Currently, stem cells are used in some areas of treatment. Bone marrow transplantation is a representative example, but stem cell therapy is not yet widely used in areas other than bone marrow transplantation. However, efforts are underway to find treatments using stem cells in various fields, such as diabetes, rheumatoid arthritis, Parkinson’s disease, Alzheimer’s disease, cerebral infarction, myocardial infarction, spinal cord recovery, and cancer treatment. Stem cells are also used in basic medical research, such as experimenting with pharmacological responses using tissues and organs created from stem cells. Recently, research is being conducted on technology to create artificial organs using 3D printers by combining stem cells and 3D printing technology to make the process of creating organs for treatment or research more sophisticated and easier.
Stem cell research is advancing rapidly with advances in science and technology. For example, recent research is focusing on increasing the possibility of treating specific diseases by precisely editing the genes of stem cells using CRISPR-Cas9 gene editing technology. In addition, research is actively underway to cultivate mini-organs called organoids from stem cells and use them to study the development process of human organs and test the effects of drugs. These studies show that stem cells are becoming an important tool for understanding human biology and diseases, going beyond their role as cell therapies.
Like seeds necessary for trees to grow, stem cells are the source of the countless cells that make up our bodies, and they have various differentiation abilities depending on their type.
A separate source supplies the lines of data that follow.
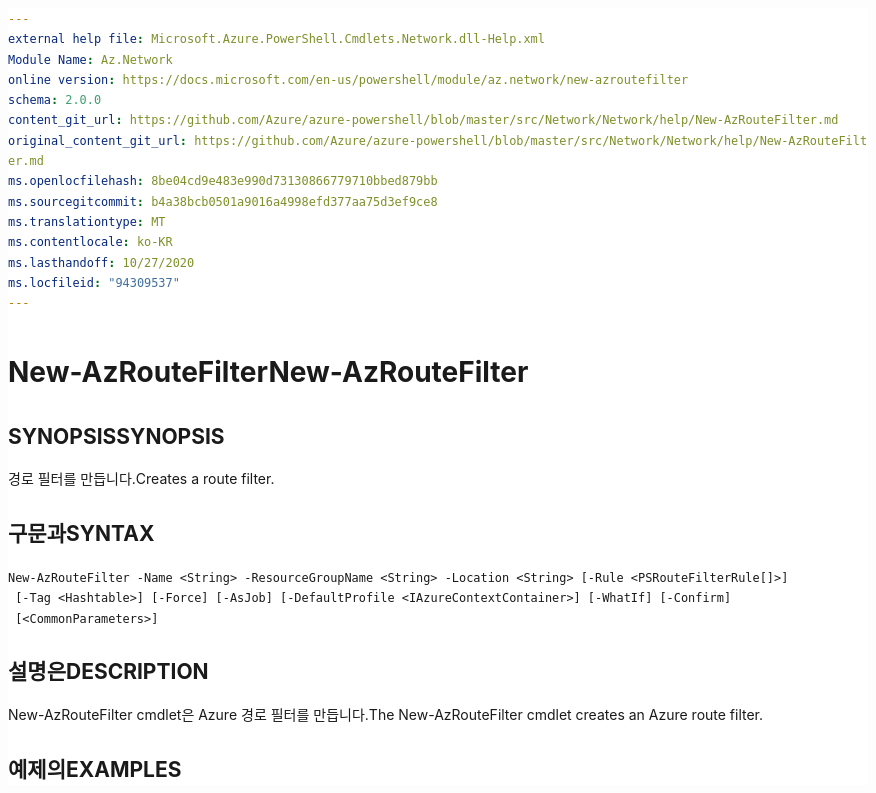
 ```yaml
---
external help file: Microsoft.Azure.PowerShell.Cmdlets.Network.dll-Help.xml
Module Name: Az.Network
online version: https://docs.microsoft.com/en-us/powershell/module/az.network/new-azroutefilter
schema: 2.0.0
content_git_url: https://github.com/Azure/azure-powershell/blob/master/src/Network/Network/help/New-AzRouteFilter.md
original_content_git_url: https://github.com/Azure/azure-powershell/blob/master/src/Network/Network/help/New-AzRouteFilter.md
ms.openlocfilehash: 8be04cd9e483e990d73130866779710bbed879bb
ms.sourcegitcommit: b4a38bcb0501a9016a4998efd377aa75d3ef9ce8
ms.translationtype: MT
ms.contentlocale: ko-KR
ms.lasthandoff: 10/27/2020
ms.locfileid: "94309537"
---
```

# <span data-ttu-id="7c979-101">New-AzRouteFilter</span><span class="sxs-lookup"><span data-stu-id="7c979-101">New-AzRouteFilter</span></span>

## <span data-ttu-id="7c979-102">SYNOPSIS</span><span class="sxs-lookup"><span data-stu-id="7c979-102">SYNOPSIS</span></span>
<span data-ttu-id="7c979-103">경로 필터를 만듭니다.</span><span class="sxs-lookup"><span data-stu-id="7c979-103">Creates a route filter.</span></span>

## <span data-ttu-id="7c979-104">구문과</span><span class="sxs-lookup"><span data-stu-id="7c979-104">SYNTAX</span></span>

```
New-AzRouteFilter -Name <String> -ResourceGroupName <String> -Location <String> [-Rule <PSRouteFilterRule[]>]
 [-Tag <Hashtable>] [-Force] [-AsJob] [-DefaultProfile <IAzureContextContainer>] [-WhatIf] [-Confirm]
 [<CommonParameters>]
```

## <span data-ttu-id="7c979-105">설명은</span><span class="sxs-lookup"><span data-stu-id="7c979-105">DESCRIPTION</span></span>
<span data-ttu-id="7c979-106">New-AzRouteFilter cmdlet은 Azure 경로 필터를 만듭니다.</span><span class="sxs-lookup"><span data-stu-id="7c979-106">The New-AzRouteFilter cmdlet creates an Azure route filter.</span></span>

## <span data-ttu-id="7c979-107">예제의</span><span class="sxs-lookup"><span data-stu-id="7c979-107">EXAMPLES</span></span>
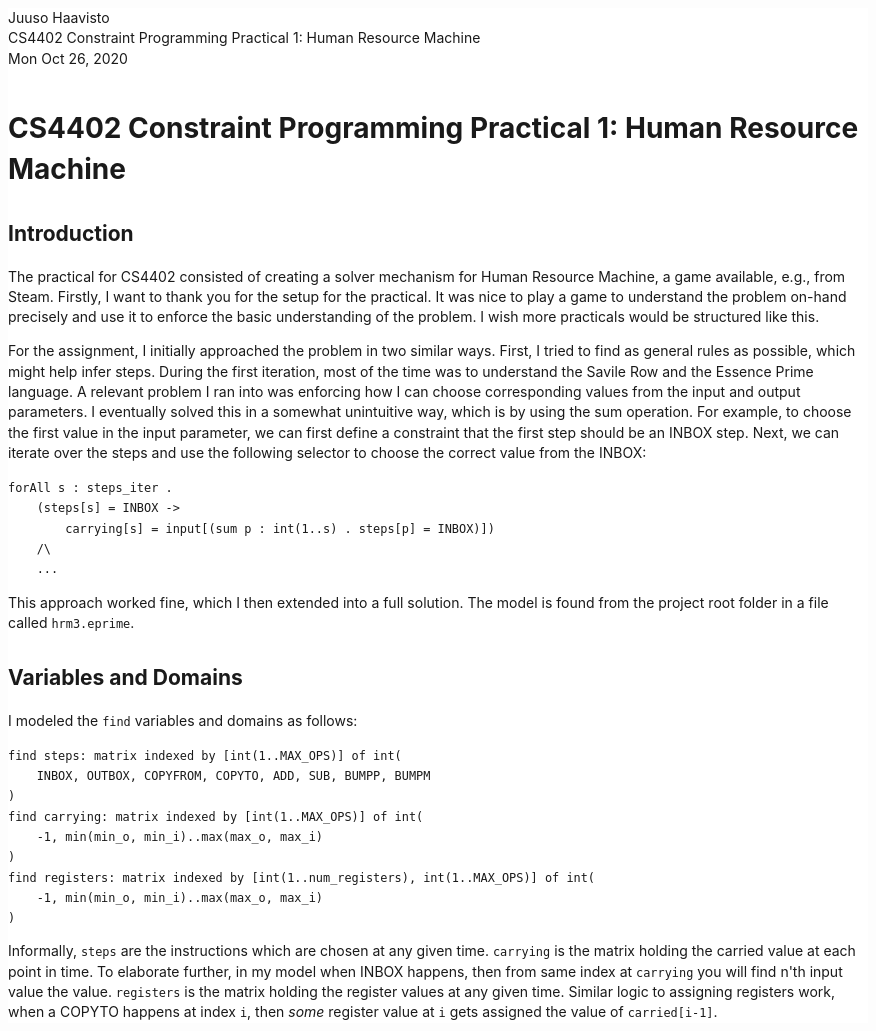 Juuso Haavisto   
CS4402 Constraint Programming Practical 1: Human Resource Machine   
Mon Oct 26, 2020   


# CS4402 Constraint Programming Practical 1: Human Resource Machine

## Introduction

The practical for CS4402 consisted of creating a solver mechanism for Human Resource Machine, a game available, e.g., from Steam. Firstly, I want to thank you for the setup for the practical. It was nice to play a game to understand the problem on-hand precisely and use it to enforce the basic understanding of the problem. I wish more practicals would be structured like this.

For the assignment, I initially approached the problem in two similar ways. First, I tried to find as general rules as possible, which might help infer steps. During the first iteration, most of the time was to understand the Savile Row and the Essence Prime language. A relevant problem I ran into was enforcing how I can choose corresponding values from the input and output parameters. I eventually solved this in a somewhat unintuitive way, which is by using the sum operation. For example, to choose the first value in the input parameter, we can first define a constraint that the first step should be an INBOX step. Next, we can iterate over the steps and use the following selector to choose the correct value from the INBOX: 

```
forAll s : steps_iter .
    (steps[s] = INBOX ->
        carrying[s] = input[(sum p : int(1..s) . steps[p] = INBOX)])
    /\
    ...
``` 

This approach worked fine, which I then extended into a full solution. The model is found from the project root folder in a file called `hrm3.eprime`.

## Variables and Domains

I modeled the `find` variables and domains as follows:

```
find steps: matrix indexed by [int(1..MAX_OPS)] of int(
    INBOX, OUTBOX, COPYFROM, COPYTO, ADD, SUB, BUMPP, BUMPM
)
find carrying: matrix indexed by [int(1..MAX_OPS)] of int(
    -1, min(min_o, min_i)..max(max_o, max_i)
)
find registers: matrix indexed by [int(1..num_registers), int(1..MAX_OPS)] of int(
    -1, min(min_o, min_i)..max(max_o, max_i)
)
```

Informally, `steps` are the instructions which are chosen at any given time. `carrying` is the matrix holding the carried value at each point in time. To elaborate further, in my model when INBOX happens, then from same index at `carrying` you will find n'th input value the value. `registers` is the matrix holding the register values at any given time. Similar logic to assigning registers work, when a COPYTO happens at index `i`, then _some_ register value at `i` gets assigned the value of `carried[i-1]`.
Embryonic stem cells and induced pluripotent stem cells can differentiate into almost all types of cells, while adult stem cells have the ability to differentiate into cells that make up specific tissues. Among these, adult stem cells are widely studied because they are safe, pose no ethical issues, and have no potential to cause cancer, and are actually used for therapeutic purposes in clinical practice. Although stem cells still have many possibilities but have not been widely applied in practice, they are a subject of interest to many people who are considering their future potential.